I’m always reminded though, of how much of a good person I should be, whenever I channel Steve Rogers. I’m still shaking my head at the moral compass, the character of Captain America always seems to instill in me at random times.
Such as when I was running, completely out of breath, struggling to breathe under the weight of the plate carrier after a 200 metre sprint, and yet I still had to stoop down to pick up rubbish. It was just a random thing I felt like I had to do. I will also admit to being a bit protective of the gardens that I do laps around now, because it is such a lovely park, to see it polluted just seem wrong, especially when there are ample bins everywhere.
The power of superheroes … making you conscientious even when you shouldn’t be.
But it was Rocky that really began the journey to losing weight and getting fit. His music and story never fails to get me amped and I can directly correlate my ability to push harder to his character. I never thought I would relate to a guy like Rocky, but his story is universal.
I even attribute my dieting to him as well. I knew from the get-go, that losing weight wasn’t about working or running hard. It was about learning to control my eating habits that had balloon up at crazy times.
So …. that means no eating until 2pm every day, and making sure it is light, so that my body can learn to convert that into energy, instead of storing somewhere. The same goes for dinner at a relatively late time at 7.30pm.

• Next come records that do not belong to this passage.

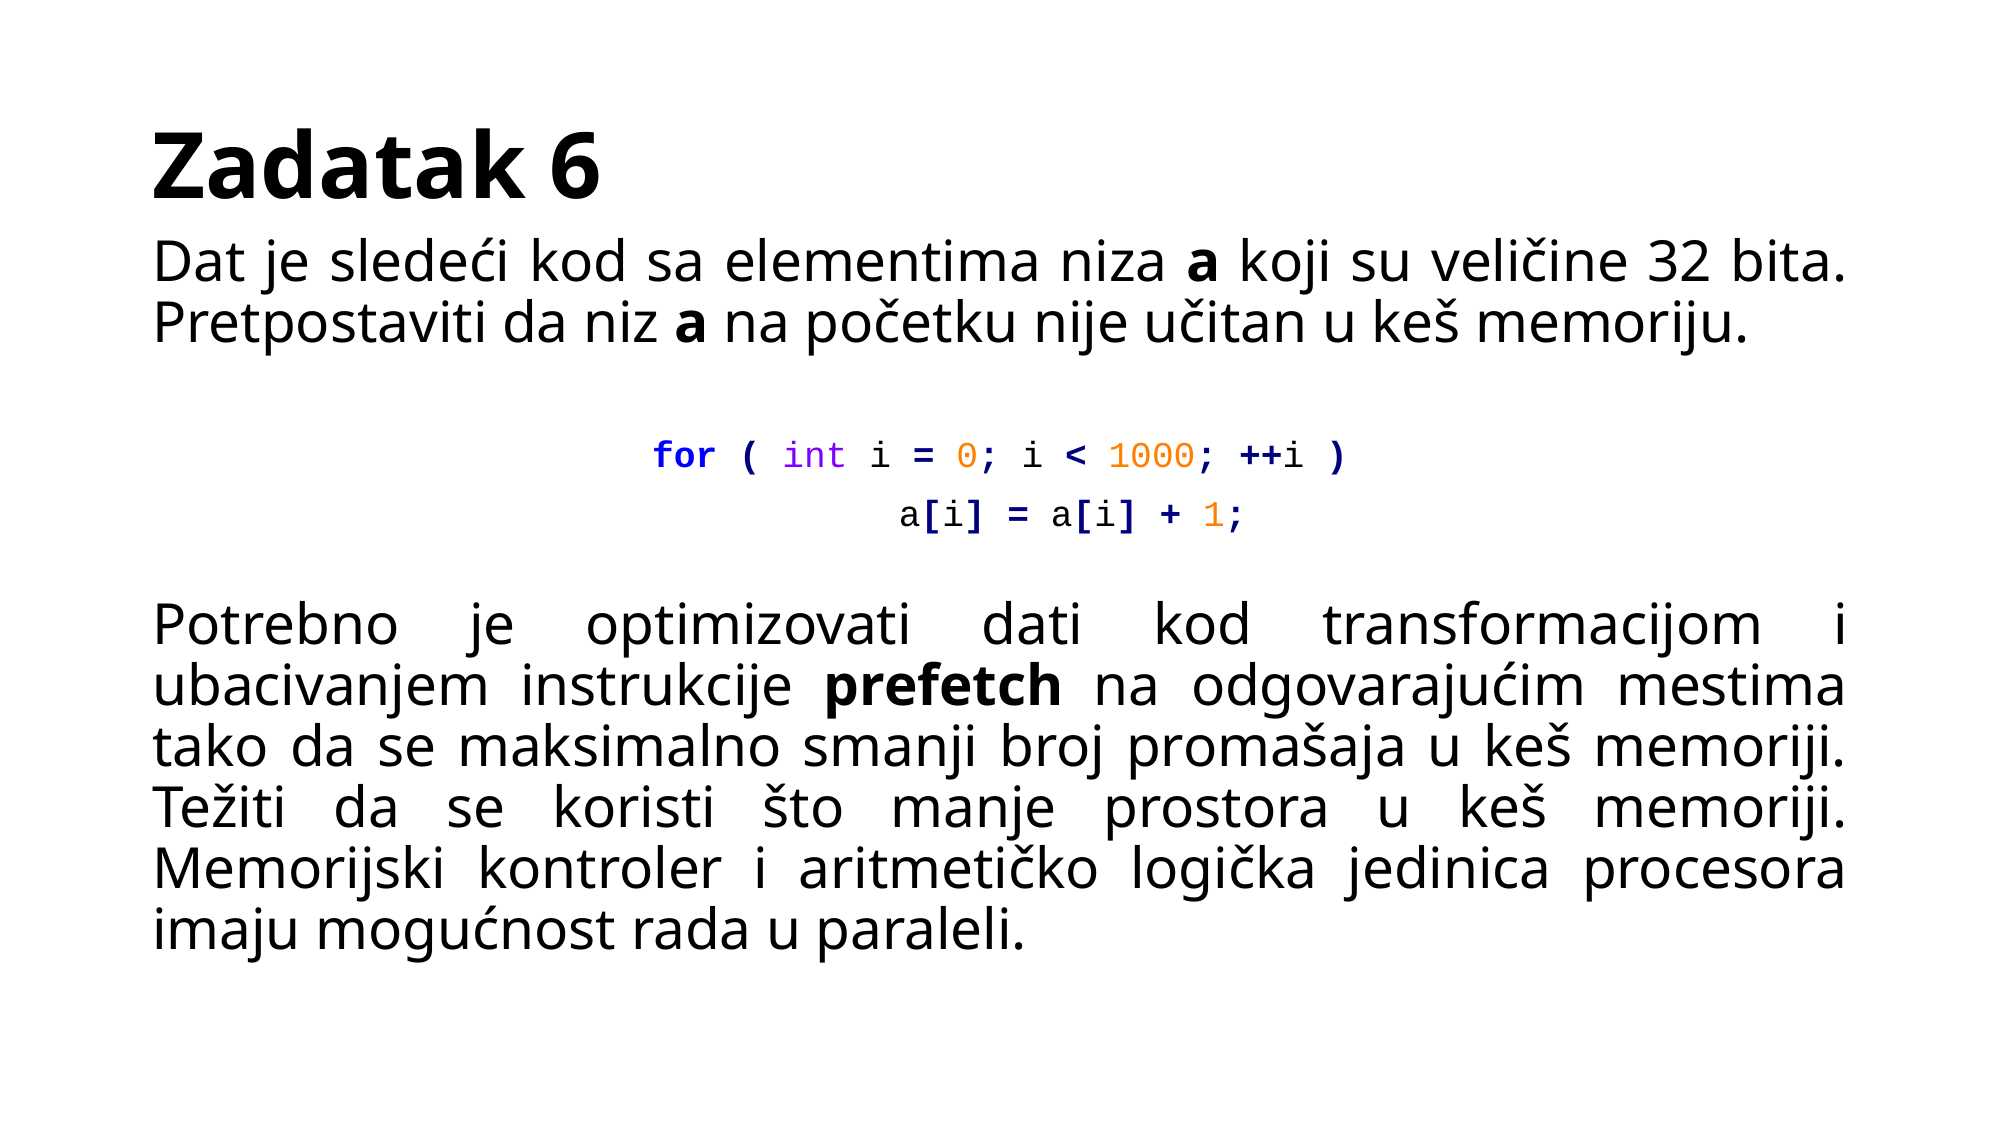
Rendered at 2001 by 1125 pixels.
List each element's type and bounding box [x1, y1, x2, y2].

list [137, 225, 1863, 1022]
title [137, 59, 1863, 225]
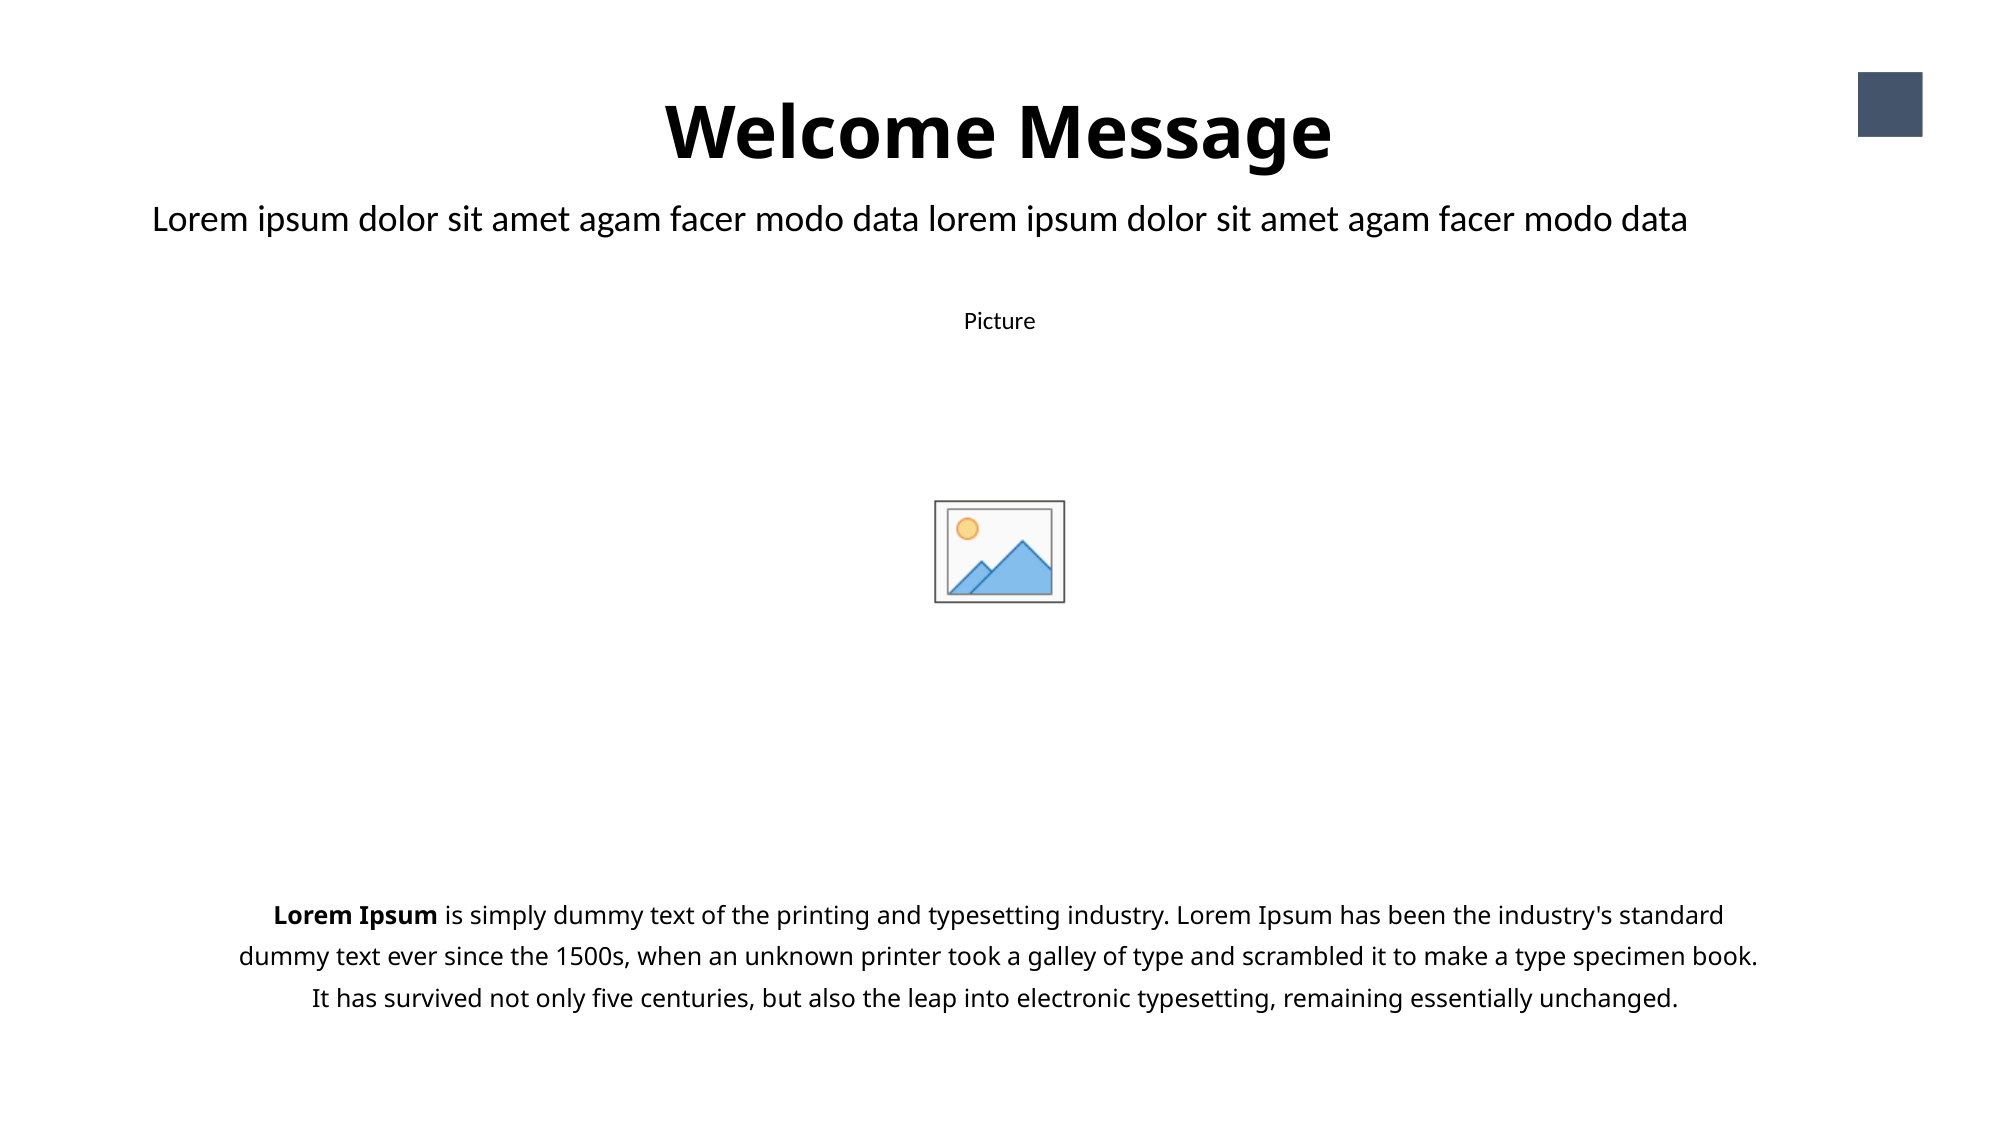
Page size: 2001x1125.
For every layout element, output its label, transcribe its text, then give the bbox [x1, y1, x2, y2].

title Welcome Message [137, 78, 1863, 186]
text_box [1857, 71, 1924, 78]
text_box [1863, 130, 1924, 138]
subtitle Lorem ipsum dolor sit amet agam facer modo data lorem ipsum dolor sit amet agam facer modo data [137, 186, 1863, 227]
picture [0, 297, 2000, 807]
text_box Lorem Ipsum is simply dummy text of the printing and typesetting industry. Lorem Ipsum has been the industry's standard dummy text ever since the 1500s, when an unknown printer took a galley of type and scrambled it to make a type specimen book. It has survived not only five centuries, but also the leap into electronic typesetting, remaining essentially unchanged. [213, 880, 1787, 1020]
slide_number 3 [1863, 78, 1927, 130]
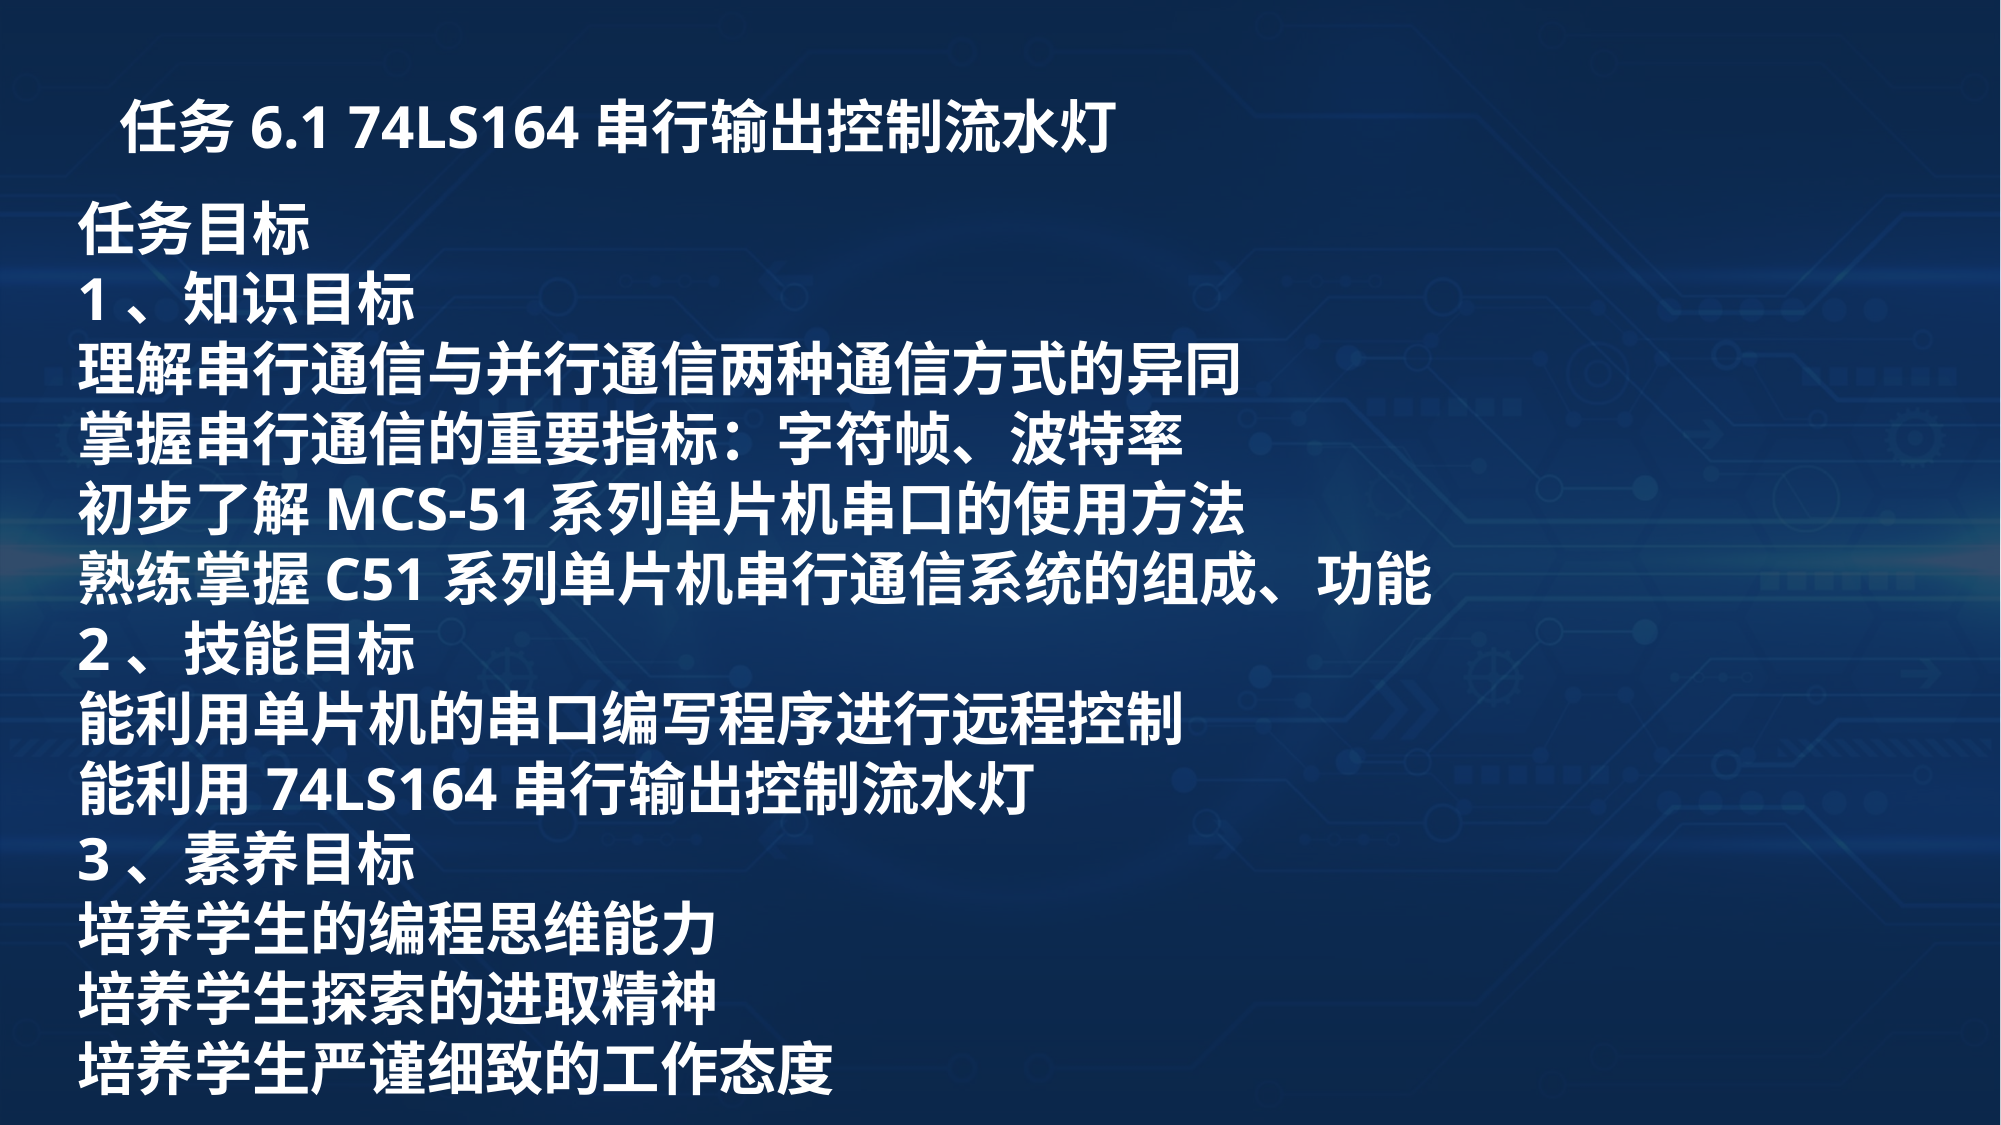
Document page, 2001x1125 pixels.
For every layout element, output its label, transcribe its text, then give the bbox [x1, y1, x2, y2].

2 meals a day, plenty of water and exercise. This is the way forward for me and … it’s not that easy, when I know there is so much good food out there. Culling my snacking was the worst transition.
Staying lean and mean ….
What has been the best thing about this whole journey so far, is that I can tell that I am making improvement in my own life. I can actually see changes happening and that if I keep working this hard, something will swing my way soon.
I’m going to sound cliched, but at the moment … life is looking good. But that doesn’t mean I can get complacent. After all, moods can swing rapidly and one lousy day can set back months of progress.
Life isn’t easy with discipline but it is a lot more rewarding.

P.S. A small insight into this reflection piece … if the image above of the house by the lake sticks with you, then you are looking in my mind palace. This is what I always project when writing these pieces.
Imagine a guy in a totally dark room, with only the moon reflecting off the lake for light, and he is writing slowly but surely in a book. He is dressed casually, but with a white-grey wolf fur kaross adorned across his shoulders for warmth. Soft jazz is scratchily played from a record player and the sound of water lapping the ground underneath the veranda adds another melodic atmosphere to the room.
As dramatic as this is, that is what makes me write so well in any circumstances, imagining myself all alone in a glass house, focusing only on the scratching of my pen on paper.